Tokyo has unleashed a new weapon in its battle against the mess left by tourists: fixed penalty fines for littering. From the neon sprawl of Shibuya to the serene temples of Asakusa, anyone caught dropping a cigarette butt or a drinks can can expect an instant ¥5,000 (£30) fine. The crackdown, which began this week, targets the worst offending hotspots where visitor numbers have soared to suffocating levels. Now a chorus of local authorities in British tourist traps from Edinburgh to Cornwall are being urged by campaign groups to adopt the same zero-tolerance approach.
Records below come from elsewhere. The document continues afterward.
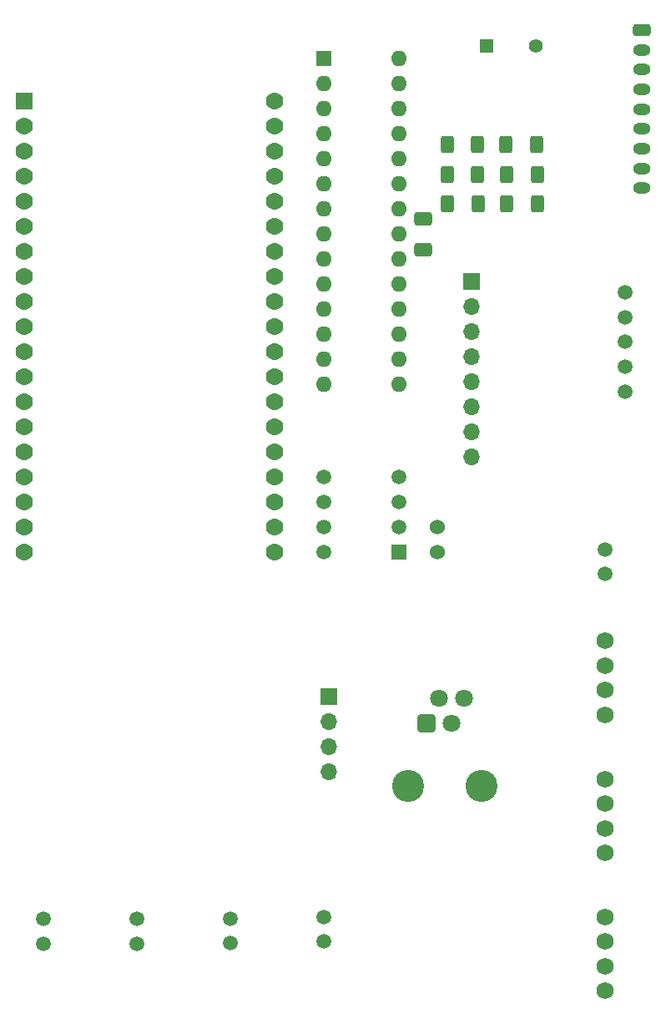
<source format=gbr>
%TF.GenerationSoftware,KiCad,Pcbnew,8.0.6*%
%TF.CreationDate,2025-02-14T11:57:35-07:00*%
%TF.ProjectId,Capstone_DataLogger,43617073-746f-46e6-955f-446174614c6f,rev?*%
%TF.SameCoordinates,Original*%
%TF.FileFunction,Soldermask,Top*%
%TF.FilePolarity,Negative*%
%FSLAX46Y46*%
G04 Gerber Fmt 4.6, Leading zero omitted, Abs format (unit mm)*
G04 Created by KiCad (PCBNEW 8.0.6) date 2025-02-14 11:57:35*
%MOMM*%
%LPD*%
G01*
G04 APERTURE LIST*
G04 Aperture macros list*
%AMRoundRect*
0 Rectangle with rounded corners*
0 $1 Rounding radius*
0 $2 $3 $4 $5 $6 $7 $8 $9 X,Y pos of 4 corners*
0 Add a 4 corners polygon primitive as box body*
4,1,4,$2,$3,$4,$5,$6,$7,$8,$9,$2,$3,0*
0 Add four circle primitives for the rounded corners*
1,1,$1+$1,$2,$3*
1,1,$1+$1,$4,$5*
1,1,$1+$1,$6,$7*
1,1,$1+$1,$8,$9*
0 Add four rect primitives between the rounded corners*
20,1,$1+$1,$2,$3,$4,$5,0*
20,1,$1+$1,$4,$5,$6,$7,0*
20,1,$1+$1,$6,$7,$8,$9,0*
20,1,$1+$1,$8,$9,$2,$3,0*%
G04 Aperture macros list end*
%ADD10RoundRect,0.250000X-0.400000X-0.625000X0.400000X-0.625000X0.400000X0.625000X-0.400000X0.625000X0*%
%ADD11R,1.422400X1.422400*%
%ADD12C,1.422400*%
%ADD13C,1.752600*%
%ADD14R,1.700000X1.700000*%
%ADD15O,1.700000X1.700000*%
%ADD16RoundRect,0.250000X0.400000X0.625000X-0.400000X0.625000X-0.400000X-0.625000X0.400000X-0.625000X0*%
%ADD17C,1.498600*%
%ADD18R,1.600000X1.600000*%
%ADD19O,1.600000X1.600000*%
%ADD20C,1.524000*%
%ADD21RoundRect,0.102000X-0.780000X-0.780000X0.780000X-0.780000X0.780000X0.780000X-0.780000X0.780000X0*%
%ADD22C,1.764000*%
%ADD23RoundRect,0.250000X-0.650000X0.350000X-0.650000X-0.350000X0.650000X-0.350000X0.650000X0.350000X0*%
%ADD24O,1.800000X1.200000*%
%ADD25R,1.498600X1.498600*%
%ADD26C,3.250000*%
%ADD27RoundRect,0.250000X-0.650000X-0.650000X0.650000X-0.650000X0.650000X0.650000X-0.650000X0.650000X0*%
%ADD28C,1.800000*%
%ADD29RoundRect,0.250000X0.650000X-0.412500X0.650000X0.412500X-0.650000X0.412500X-0.650000X-0.412500X0*%
G04 APERTURE END LIST*
D10*
%TO.C,R3*%
X155500000Y-56500000D03*
X158600000Y-56500000D03*
%TD*%
D11*
%TO.C,XTAL1*%
X153500000Y-43500000D03*
D12*
X158500000Y-43500000D03*
%TD*%
D13*
%TO.C,J7*%
X165529801Y-117783400D03*
X165529801Y-120283400D03*
X165529801Y-122783400D03*
X165529801Y-125283400D03*
%TD*%
D14*
%TO.C,J6*%
X151979386Y-67340000D03*
D15*
X151979386Y-69880000D03*
X151979386Y-72420000D03*
X151979386Y-74960000D03*
X151979386Y-77500000D03*
X151979386Y-80040000D03*
X151979386Y-82580000D03*
X151979386Y-85120000D03*
%TD*%
D16*
%TO.C,R2*%
X158600000Y-59500000D03*
X155500000Y-59500000D03*
%TD*%
D10*
%TO.C,R7*%
X149500000Y-59500000D03*
X152600000Y-59500000D03*
%TD*%
D17*
%TO.C,J3*%
X167500000Y-68500000D03*
X167500000Y-71000000D03*
X167500000Y-73500000D03*
X167500000Y-76000000D03*
X167500000Y-78500000D03*
%TD*%
D16*
%TO.C,R1*%
X152550000Y-53500000D03*
X149450000Y-53500000D03*
%TD*%
D18*
%TO.C,U3*%
X137000000Y-44760000D03*
D19*
X137000000Y-47300000D03*
X137000000Y-49840000D03*
X137000000Y-52380000D03*
X137000000Y-54920000D03*
X137000000Y-57460000D03*
X137000000Y-60000000D03*
X137000000Y-62540000D03*
X137000000Y-65080000D03*
X137000000Y-67620000D03*
X137000000Y-70160000D03*
X137000000Y-72700000D03*
X137000000Y-75240000D03*
X137000000Y-77780000D03*
X144620000Y-77780000D03*
X144620000Y-75240000D03*
X144620000Y-72700000D03*
X144620000Y-70160000D03*
X144620000Y-67620000D03*
X144620000Y-65080000D03*
X144620000Y-62540000D03*
X144620000Y-60000000D03*
X144620000Y-57460000D03*
X144620000Y-54920000D03*
X144620000Y-52380000D03*
X144620000Y-49840000D03*
X144620000Y-47300000D03*
X144620000Y-44760000D03*
%TD*%
D14*
%TO.C,J11*%
X137500000Y-109420000D03*
D15*
X137500000Y-111960000D03*
X137500000Y-114500000D03*
X137500000Y-117040000D03*
%TD*%
D20*
%TO.C,Y2*%
X148500000Y-94770000D03*
X148500000Y-92230000D03*
%TD*%
D21*
%TO.C,U2*%
X106600000Y-49060000D03*
D22*
X106600000Y-51600000D03*
X106600000Y-54140000D03*
X106600000Y-56680000D03*
X106600000Y-59220000D03*
X106600000Y-61760000D03*
X106600000Y-64300000D03*
X106600000Y-66840000D03*
X106600000Y-69380000D03*
X106600000Y-71920000D03*
X106600000Y-74460000D03*
X106600000Y-77000000D03*
X106600000Y-79540000D03*
X106600000Y-82080000D03*
X106600000Y-84620000D03*
X106600000Y-87160000D03*
X106600000Y-89700000D03*
X106600000Y-92240000D03*
X106600000Y-94780000D03*
X132000000Y-49060000D03*
X132000000Y-51600000D03*
X132000000Y-54140000D03*
X132000000Y-56680000D03*
X132000000Y-59220000D03*
X132000000Y-61760000D03*
X132000000Y-64300000D03*
X132000000Y-66840000D03*
X132000000Y-69380000D03*
X132000000Y-71920000D03*
X132000000Y-74460000D03*
X132000000Y-77000000D03*
X132000000Y-79540000D03*
X132000000Y-82080000D03*
X132000000Y-84620000D03*
X132000000Y-87160000D03*
X132000000Y-89700000D03*
X132000000Y-92240000D03*
X132000000Y-94780000D03*
%TD*%
D13*
%TO.C,J9*%
X165529801Y-131783400D03*
X165529801Y-134283400D03*
X165529801Y-136783400D03*
X165529801Y-139283400D03*
%TD*%
D23*
%TO.C,U1*%
X169200000Y-41900000D03*
D24*
X169200000Y-43900000D03*
X169200000Y-45900000D03*
X169200000Y-47900000D03*
X169200000Y-49900000D03*
X169200000Y-51900000D03*
X169200000Y-53900000D03*
X169200000Y-55900000D03*
X169200000Y-57900000D03*
%TD*%
D25*
%TO.C,U4*%
X144620000Y-94810000D03*
D17*
X144620000Y-92270000D03*
X144620000Y-89730000D03*
X144620000Y-87190000D03*
X137000000Y-87190000D03*
X137000000Y-89730000D03*
X137000000Y-92270000D03*
X137000000Y-94810000D03*
%TD*%
D26*
%TO.C,J10*%
X145500000Y-118500000D03*
X153000000Y-118500000D03*
D27*
X147410000Y-112150000D03*
D28*
X148680000Y-109610000D03*
X149950000Y-112150000D03*
X151220000Y-109610000D03*
%TD*%
D29*
%TO.C,C2*%
X147000000Y-64125000D03*
X147000000Y-61000000D03*
%TD*%
D17*
%TO.C,J5*%
X117992601Y-132000000D03*
X117992601Y-134500000D03*
%TD*%
D13*
%TO.C,J8*%
X165529801Y-103783400D03*
X165529801Y-106283400D03*
X165529801Y-108783400D03*
X165529801Y-111283400D03*
%TD*%
D10*
%TO.C,R4*%
X155450000Y-53500000D03*
X158550000Y-53500000D03*
%TD*%
D16*
%TO.C,R5*%
X152550000Y-56500000D03*
X149450000Y-56500000D03*
%TD*%
D17*
%TO.C,J12*%
X165500000Y-94500000D03*
X165500000Y-97000000D03*
%TD*%
%TO.C,J1*%
X127462800Y-131934700D03*
X127462800Y-134434700D03*
%TD*%
%TO.C,J4*%
X108500000Y-132000000D03*
X108500000Y-134500000D03*
%TD*%
%TO.C,J2*%
X137000000Y-131783400D03*
X137000000Y-134283400D03*
%TD*%
M02*

</source>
The move comes as Westminster prevaricates over a new antisocial behaviour bill. Ministers say they want to give councils more powers but have stopped short of mandatory fines. In Tokyo, the police have already handed out hundreds of warnings and over a dozen actual penalties. Shops report cleaner pavements and fewer overflowing bins. The logic is brutal: if fines sting the wallet, the streets will stay clean.
But this is not just about aesthetics. For the low paid workers who sweep the streets in the rain, every discarded wrapper is a symbol of inequality. A minimum wage cleaner in Brighton earns £11.44 an hour. A fine of £30 is three hours work. Yet the tourist who drops the can often earns in a minute what the cleaner makes in an hour. Zero tolerance sounds good on the news. But it must be backed by proper enforcement and resources. A fine on paper is worthless if no one is there to write it.
In the UK, the Campaign for Real Enforcement points out that most councils issue fewer than ten fines a month. The cost of hiring wardens, they argue, is too high. But Tokyo proves it can be done. A combination of visible police presence, plain clothes officers, and public shaming has transformed the city’s dirtiest districts. The Japanese capital now spends less on street cleaning than it did before the fines were introduced.
There is a risk however that a zero tolerance approach becomes a regressive tax on the poor. In London, a litter fine of £150 can tip a family on universal credit into debt. Some boroughs already issue penalty notices disproportionally to black and minority ethnic residents. Tokyo’s fines are fixed and non-negotiable. That is simpler but it also means no discretion for the single mother whose toddler drops a crisp packet from the buggy.
The answer, say union leaders, is not to punish the poor but to tax the wealthy tourists who generate the waste. A tourist tax on city centre hotels, they argue, would fund free bins and more street cleaners. The profits of the travel industry should pay for the damage rather than the wages of the workers. But in the absence of that, councils are left to choose between dirty streets and punitive fines.
For now, the Tokyo example will be waved in the faces of ministers. Several Conservative MPs have already called for a national littering crackdown. The Mayor of Manchester has expressed interest in trialling something similar in the city centre. The difficulty is enforcement: British police are already stretched. The solution may lie in expanding the role of council wardens with the power to issue on the spot fines.
But we must remember that the people who suffer most are the ones who live and work in these areas. A cleaner in Leicester Square told me this morning that tourists treat her like she is invisible. She has to sweep up their rubbish while they take selfies. A fine might make them think twice. But what she really wants is a living wage and some respect. Zero tolerance is a start. But it is not the end.